Dataset excerpts:
════════════════

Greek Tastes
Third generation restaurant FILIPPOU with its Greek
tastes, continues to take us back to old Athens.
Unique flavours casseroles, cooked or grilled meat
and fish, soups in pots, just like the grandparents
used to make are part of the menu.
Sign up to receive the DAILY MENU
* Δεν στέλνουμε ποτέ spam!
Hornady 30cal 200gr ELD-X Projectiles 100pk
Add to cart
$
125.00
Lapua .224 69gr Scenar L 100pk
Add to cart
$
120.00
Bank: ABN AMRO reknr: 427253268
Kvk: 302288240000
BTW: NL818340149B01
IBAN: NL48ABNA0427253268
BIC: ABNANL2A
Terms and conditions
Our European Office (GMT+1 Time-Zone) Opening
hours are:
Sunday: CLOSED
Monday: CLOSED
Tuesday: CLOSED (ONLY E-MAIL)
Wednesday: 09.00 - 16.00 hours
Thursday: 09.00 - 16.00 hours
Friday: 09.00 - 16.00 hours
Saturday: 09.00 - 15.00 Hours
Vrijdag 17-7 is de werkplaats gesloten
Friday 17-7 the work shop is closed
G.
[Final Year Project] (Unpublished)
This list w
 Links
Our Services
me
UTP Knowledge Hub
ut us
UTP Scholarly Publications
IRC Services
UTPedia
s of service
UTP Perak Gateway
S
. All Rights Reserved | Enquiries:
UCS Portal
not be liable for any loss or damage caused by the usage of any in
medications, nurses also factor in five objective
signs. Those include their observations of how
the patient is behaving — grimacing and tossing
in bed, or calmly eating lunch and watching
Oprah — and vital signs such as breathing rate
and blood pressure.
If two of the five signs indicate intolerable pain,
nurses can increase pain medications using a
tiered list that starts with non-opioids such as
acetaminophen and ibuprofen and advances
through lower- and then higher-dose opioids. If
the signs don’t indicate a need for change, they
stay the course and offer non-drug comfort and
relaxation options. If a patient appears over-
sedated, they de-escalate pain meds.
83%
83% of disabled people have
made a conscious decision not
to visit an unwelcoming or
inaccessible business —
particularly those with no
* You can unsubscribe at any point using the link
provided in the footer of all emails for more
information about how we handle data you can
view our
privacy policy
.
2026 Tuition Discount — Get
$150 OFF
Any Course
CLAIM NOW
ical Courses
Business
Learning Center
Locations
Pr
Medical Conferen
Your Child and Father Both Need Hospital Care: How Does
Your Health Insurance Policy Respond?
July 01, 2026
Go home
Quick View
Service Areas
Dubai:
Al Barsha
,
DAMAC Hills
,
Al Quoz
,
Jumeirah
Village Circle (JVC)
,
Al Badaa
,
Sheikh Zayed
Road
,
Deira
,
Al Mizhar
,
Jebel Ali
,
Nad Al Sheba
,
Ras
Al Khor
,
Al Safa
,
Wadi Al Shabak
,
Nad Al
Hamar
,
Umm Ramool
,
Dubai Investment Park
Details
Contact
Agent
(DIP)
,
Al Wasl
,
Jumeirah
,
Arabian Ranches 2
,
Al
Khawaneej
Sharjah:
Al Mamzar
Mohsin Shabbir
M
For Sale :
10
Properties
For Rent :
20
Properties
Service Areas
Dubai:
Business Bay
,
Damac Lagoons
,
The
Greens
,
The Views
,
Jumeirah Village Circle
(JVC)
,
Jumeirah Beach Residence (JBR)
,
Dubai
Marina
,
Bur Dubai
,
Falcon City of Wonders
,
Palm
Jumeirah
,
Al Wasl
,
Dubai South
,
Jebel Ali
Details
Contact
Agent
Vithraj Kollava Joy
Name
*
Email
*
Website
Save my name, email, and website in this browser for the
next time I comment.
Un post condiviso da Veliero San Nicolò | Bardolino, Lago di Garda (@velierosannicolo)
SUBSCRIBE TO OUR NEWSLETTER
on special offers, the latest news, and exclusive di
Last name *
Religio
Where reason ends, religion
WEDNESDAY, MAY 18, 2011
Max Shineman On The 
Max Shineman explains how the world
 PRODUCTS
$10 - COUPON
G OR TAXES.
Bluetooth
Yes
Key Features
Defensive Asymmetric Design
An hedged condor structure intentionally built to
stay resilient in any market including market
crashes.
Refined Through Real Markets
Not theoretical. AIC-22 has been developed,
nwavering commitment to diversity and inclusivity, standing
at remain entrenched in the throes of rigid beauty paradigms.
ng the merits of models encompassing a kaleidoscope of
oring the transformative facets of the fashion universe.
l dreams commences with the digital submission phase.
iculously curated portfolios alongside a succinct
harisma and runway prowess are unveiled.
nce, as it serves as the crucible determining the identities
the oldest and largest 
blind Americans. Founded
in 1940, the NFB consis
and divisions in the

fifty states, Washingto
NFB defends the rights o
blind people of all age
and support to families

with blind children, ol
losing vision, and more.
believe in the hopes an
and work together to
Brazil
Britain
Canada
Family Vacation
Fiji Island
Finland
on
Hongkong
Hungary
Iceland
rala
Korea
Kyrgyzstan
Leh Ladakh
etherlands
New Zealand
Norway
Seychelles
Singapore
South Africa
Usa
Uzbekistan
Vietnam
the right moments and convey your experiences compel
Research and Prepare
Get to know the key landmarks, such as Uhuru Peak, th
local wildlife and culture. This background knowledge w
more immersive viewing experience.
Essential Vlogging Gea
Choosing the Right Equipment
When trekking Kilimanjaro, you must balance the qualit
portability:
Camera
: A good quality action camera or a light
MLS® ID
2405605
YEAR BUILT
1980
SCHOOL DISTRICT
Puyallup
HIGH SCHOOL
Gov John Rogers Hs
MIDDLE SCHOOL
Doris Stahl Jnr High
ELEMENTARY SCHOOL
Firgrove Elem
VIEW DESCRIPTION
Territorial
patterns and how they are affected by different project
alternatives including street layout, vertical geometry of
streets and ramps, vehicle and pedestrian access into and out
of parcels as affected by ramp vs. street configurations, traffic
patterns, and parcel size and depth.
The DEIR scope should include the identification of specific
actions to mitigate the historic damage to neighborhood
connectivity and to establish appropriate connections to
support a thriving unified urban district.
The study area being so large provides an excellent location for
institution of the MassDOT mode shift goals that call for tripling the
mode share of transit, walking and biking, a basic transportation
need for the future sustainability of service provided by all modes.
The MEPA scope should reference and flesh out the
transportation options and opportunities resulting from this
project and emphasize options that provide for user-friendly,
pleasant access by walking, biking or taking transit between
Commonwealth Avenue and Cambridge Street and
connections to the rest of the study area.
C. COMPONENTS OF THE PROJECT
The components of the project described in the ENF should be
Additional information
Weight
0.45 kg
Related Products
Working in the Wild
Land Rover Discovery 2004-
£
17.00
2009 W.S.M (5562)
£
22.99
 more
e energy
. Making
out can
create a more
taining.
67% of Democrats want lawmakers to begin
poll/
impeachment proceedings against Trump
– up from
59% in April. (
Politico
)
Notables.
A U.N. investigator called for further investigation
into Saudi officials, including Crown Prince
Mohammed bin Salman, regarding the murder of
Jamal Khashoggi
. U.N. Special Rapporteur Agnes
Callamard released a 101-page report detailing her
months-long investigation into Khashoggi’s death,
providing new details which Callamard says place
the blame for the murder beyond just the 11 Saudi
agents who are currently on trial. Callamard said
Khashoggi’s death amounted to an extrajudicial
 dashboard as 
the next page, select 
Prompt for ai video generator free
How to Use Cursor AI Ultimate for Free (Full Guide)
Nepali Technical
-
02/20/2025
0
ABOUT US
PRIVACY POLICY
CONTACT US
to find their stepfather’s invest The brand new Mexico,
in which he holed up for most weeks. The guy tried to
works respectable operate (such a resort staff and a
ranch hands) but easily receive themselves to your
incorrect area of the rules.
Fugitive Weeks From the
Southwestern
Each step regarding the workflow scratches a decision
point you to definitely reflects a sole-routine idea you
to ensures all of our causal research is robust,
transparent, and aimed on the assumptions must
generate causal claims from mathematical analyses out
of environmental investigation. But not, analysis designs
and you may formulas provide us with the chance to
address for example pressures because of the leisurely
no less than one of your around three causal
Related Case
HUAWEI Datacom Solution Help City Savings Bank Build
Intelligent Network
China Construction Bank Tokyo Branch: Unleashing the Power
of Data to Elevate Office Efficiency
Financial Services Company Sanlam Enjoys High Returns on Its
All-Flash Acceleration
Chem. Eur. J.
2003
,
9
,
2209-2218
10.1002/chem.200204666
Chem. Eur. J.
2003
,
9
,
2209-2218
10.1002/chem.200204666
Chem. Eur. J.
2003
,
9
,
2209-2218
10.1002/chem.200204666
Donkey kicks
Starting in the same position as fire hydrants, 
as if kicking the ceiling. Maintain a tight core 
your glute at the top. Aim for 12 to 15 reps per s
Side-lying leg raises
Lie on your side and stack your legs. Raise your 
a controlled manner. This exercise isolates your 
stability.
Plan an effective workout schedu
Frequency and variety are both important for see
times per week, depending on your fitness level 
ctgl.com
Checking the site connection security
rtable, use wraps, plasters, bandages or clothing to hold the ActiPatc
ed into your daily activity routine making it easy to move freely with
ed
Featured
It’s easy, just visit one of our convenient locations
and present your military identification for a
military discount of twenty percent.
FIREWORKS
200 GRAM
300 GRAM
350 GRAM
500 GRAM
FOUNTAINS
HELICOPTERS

════════════════

## What this task involves
Whenever the string "Khashoggi" turns up in a line above, copy that line out.

## Task answer
Jamal Khashoggi
months-long investigation into Khashoggi’s death,
Khashoggi’s death amounted to an extrajudicial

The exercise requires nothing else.